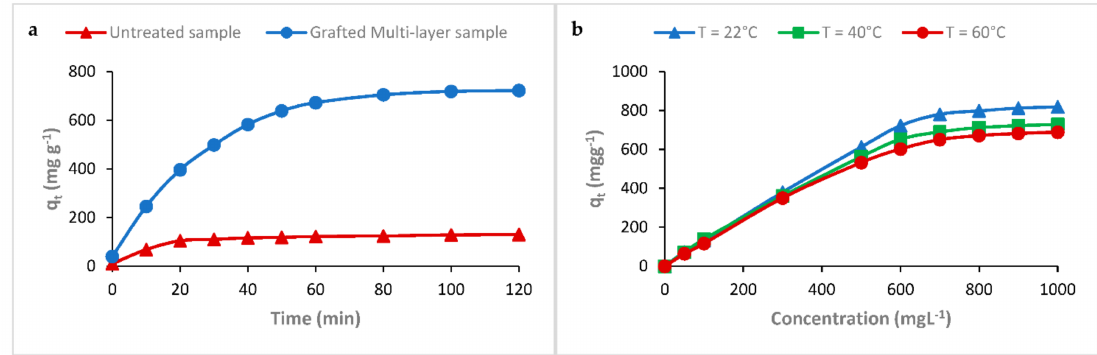
Figure 9. Effect of time contact ( a ) and temperature ( b ) on the adsorption of RR198 onto the PEM bio-sorbent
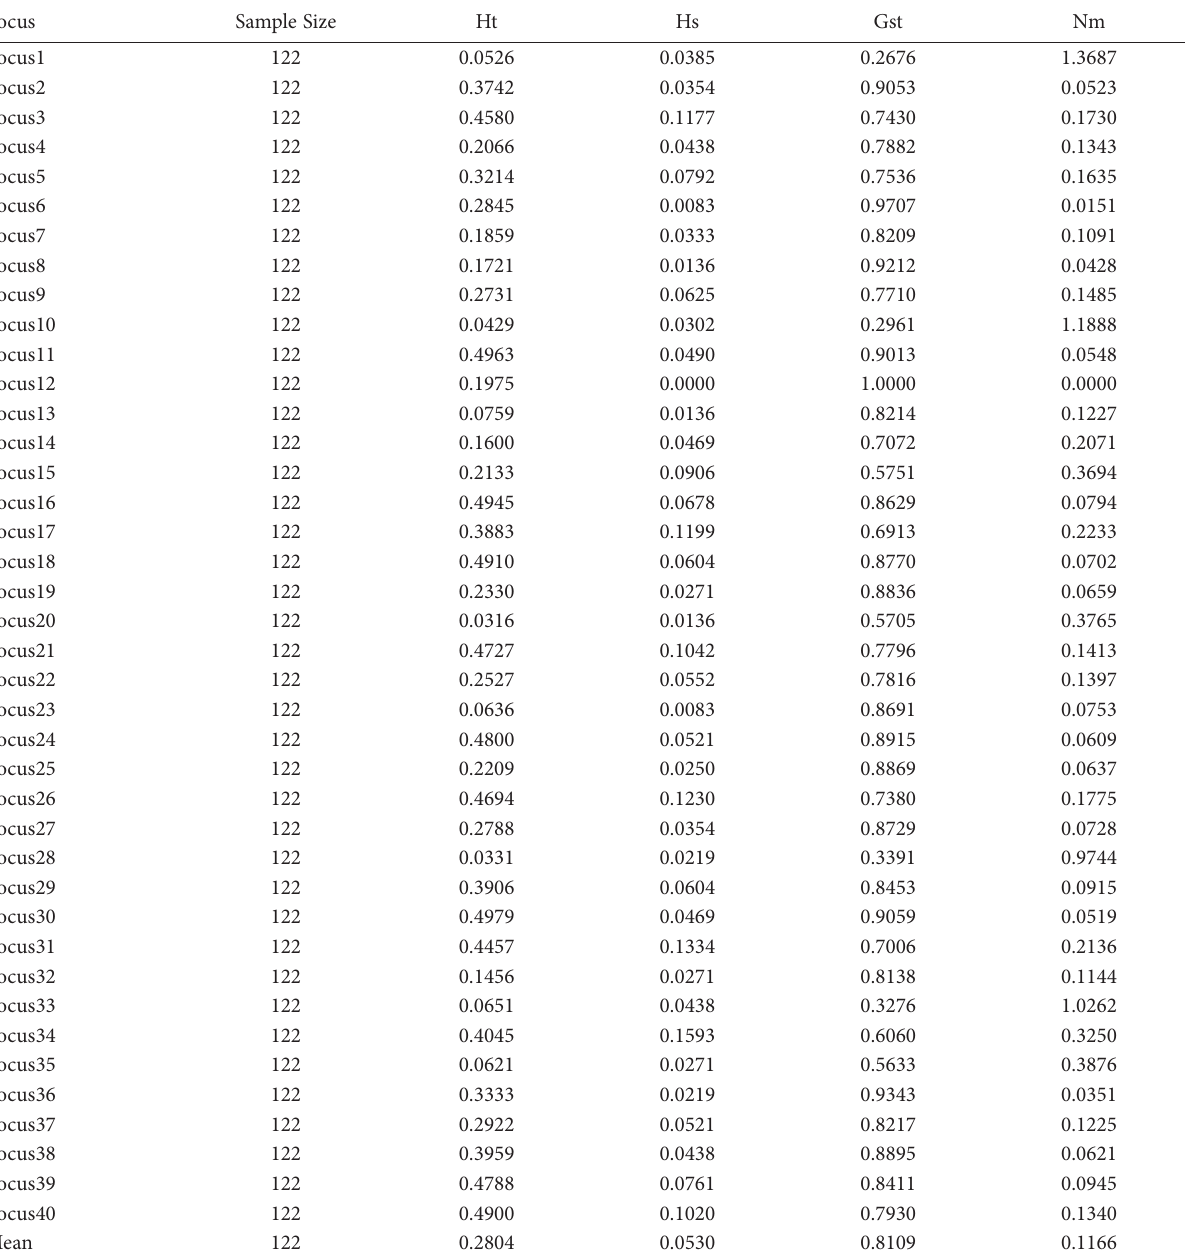
Table S2. Discrimination power (Gst value), of SSR loci obtained. Locus Sample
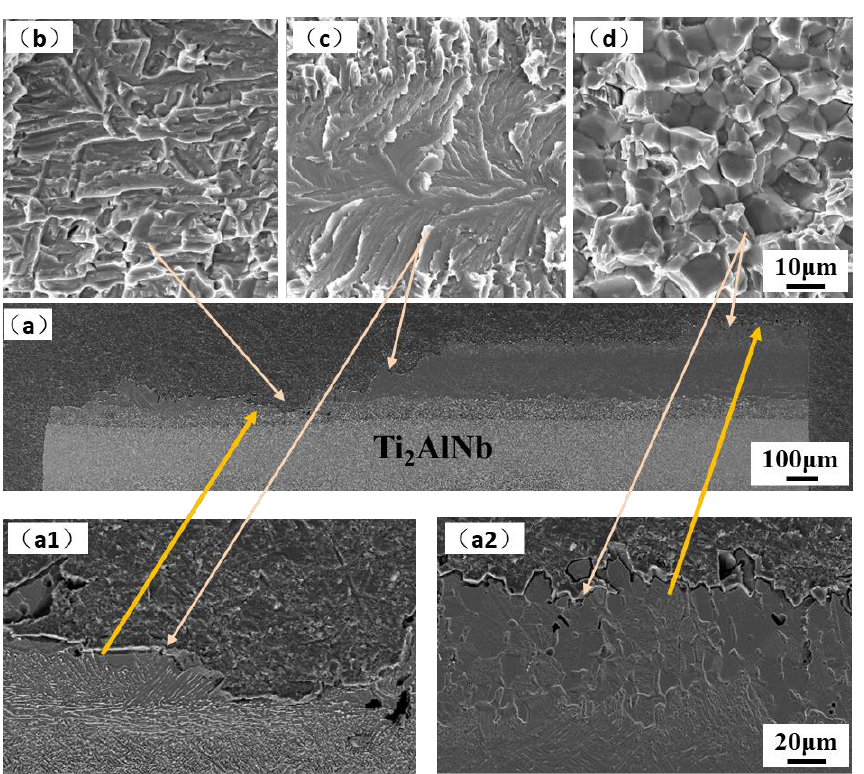
Figure 9. Fracture of 650 ℃ tensile samples: ( a ) cross-section, and ( b – d ) fracture surface. ( a1 ) cross-section near Ti 2 AlNb side; ( a2 ) cross-section near TiAl side.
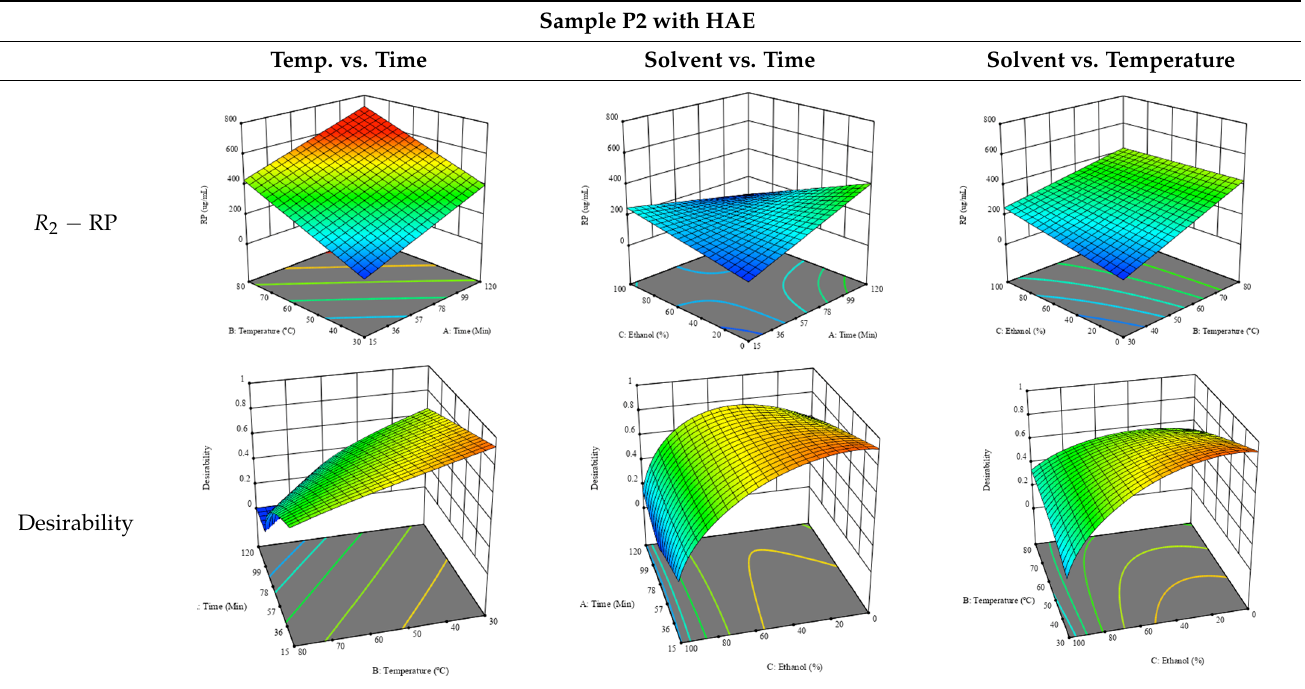
Table 7. Cont. Temp. vs. Time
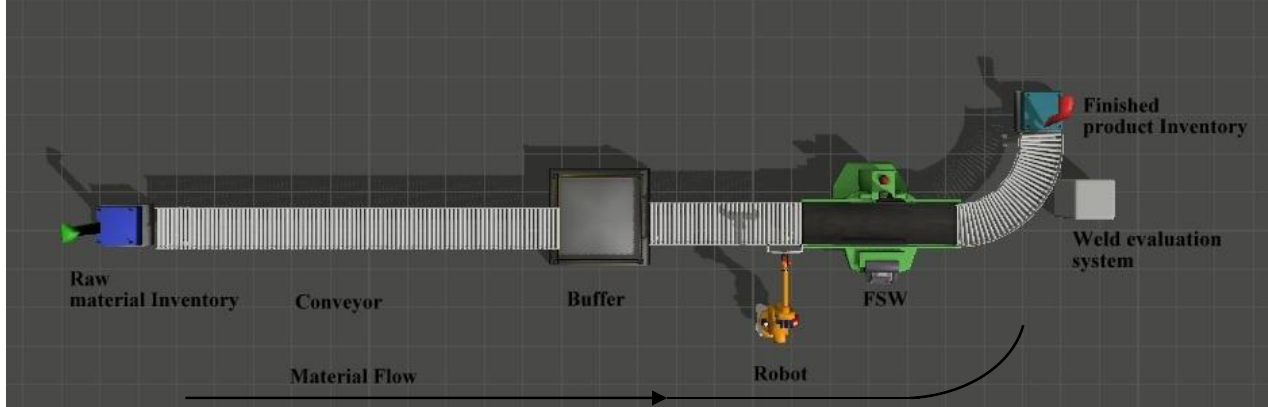
Fig. 3 Automated FSW cell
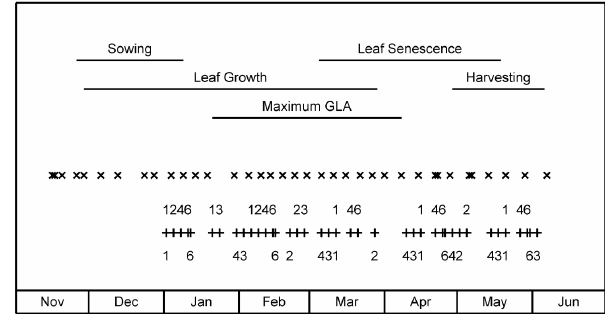
Fig. 2. Picture taken on the largest field at the irrigation limit Figure 2. Picture taken on the largest field at the irrigation limit (before sowing). (before sowing).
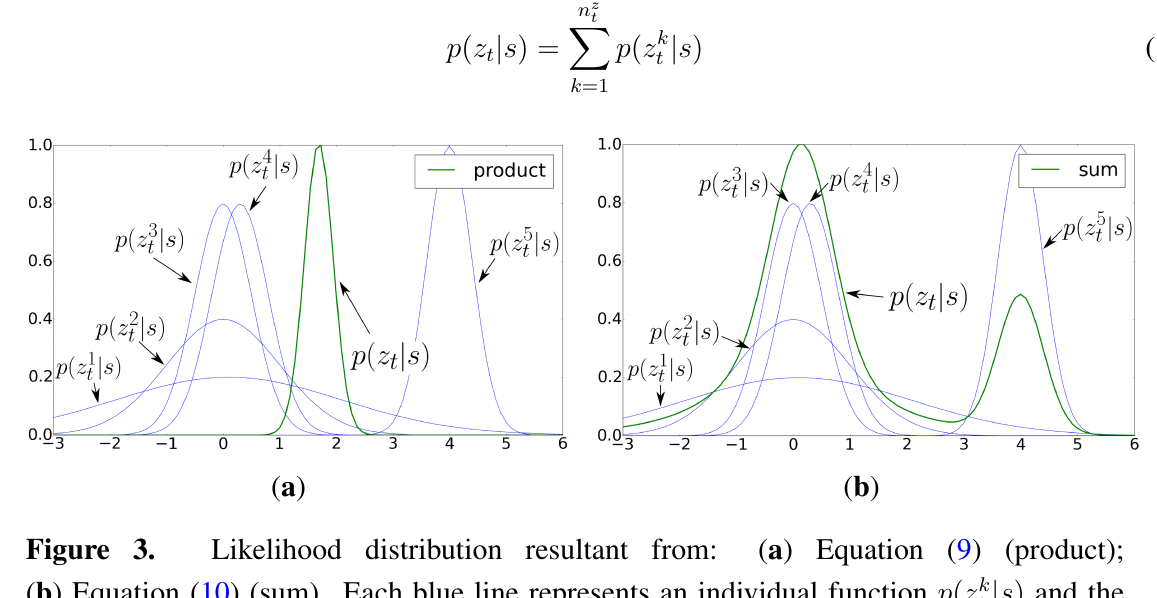
Figure 3. Likelihood distribution resultant from: ( a ) Equation (9) (product); ( b ) Equation (10) (sum). Each blue line represents an individual function p ( z k green line the fusion of these functions using Equation (9) or (10),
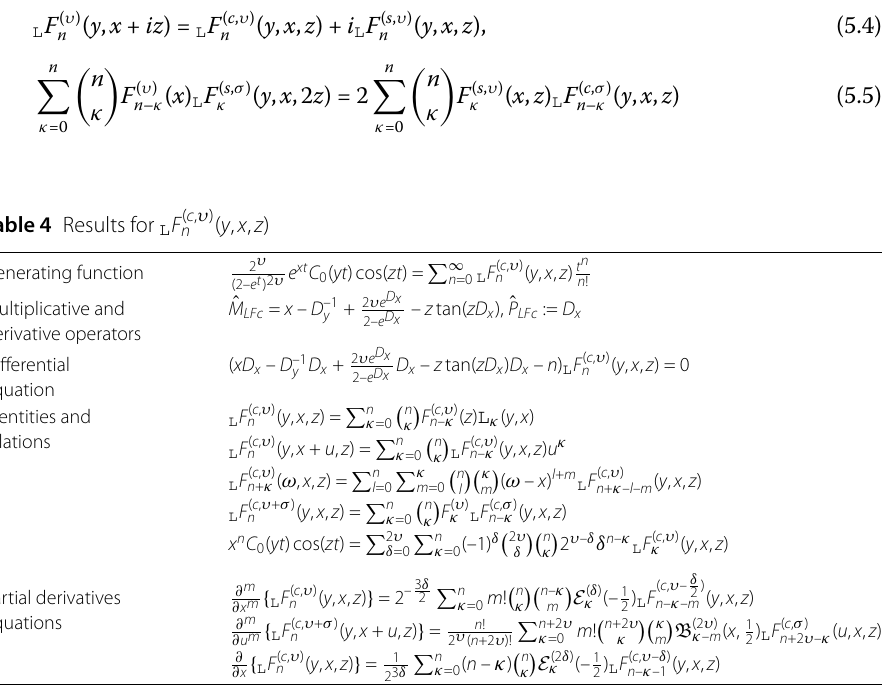
Table 4 Results for L F ( c , υ ) n ( y , x , z ) Generating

▸ Aim of the exercise
Which of the lines in the listing above include "Figure"? Report each of them.

▸ Finished task
Figure 9. Effect of time contact ( a ) and temperature ( b ) on the adsorption of RR198 onto the PEM bio-sorbent
Figure 9. Fracture of 650 ℃ tensile samples: ( a ) cross-section, and ( b – d ) fracture surface. ( a1 ) cross-section near Ti 2 AlNb side; ( a2 ) cross-section near TiAl side.
Fig. 2. Picture taken on the largest field at the irrigation limit Figure 2. Picture taken on the largest field at the irrigation limit (before sowing). (before sowing).
Figure 3. Likelihood distribution resultant from: ( a ) Equation (9) (product); ( b ) Equation (10) (sum). Each blue line represents an individual function p ( z k green line the fusion of these functions using Equation (9) or (10),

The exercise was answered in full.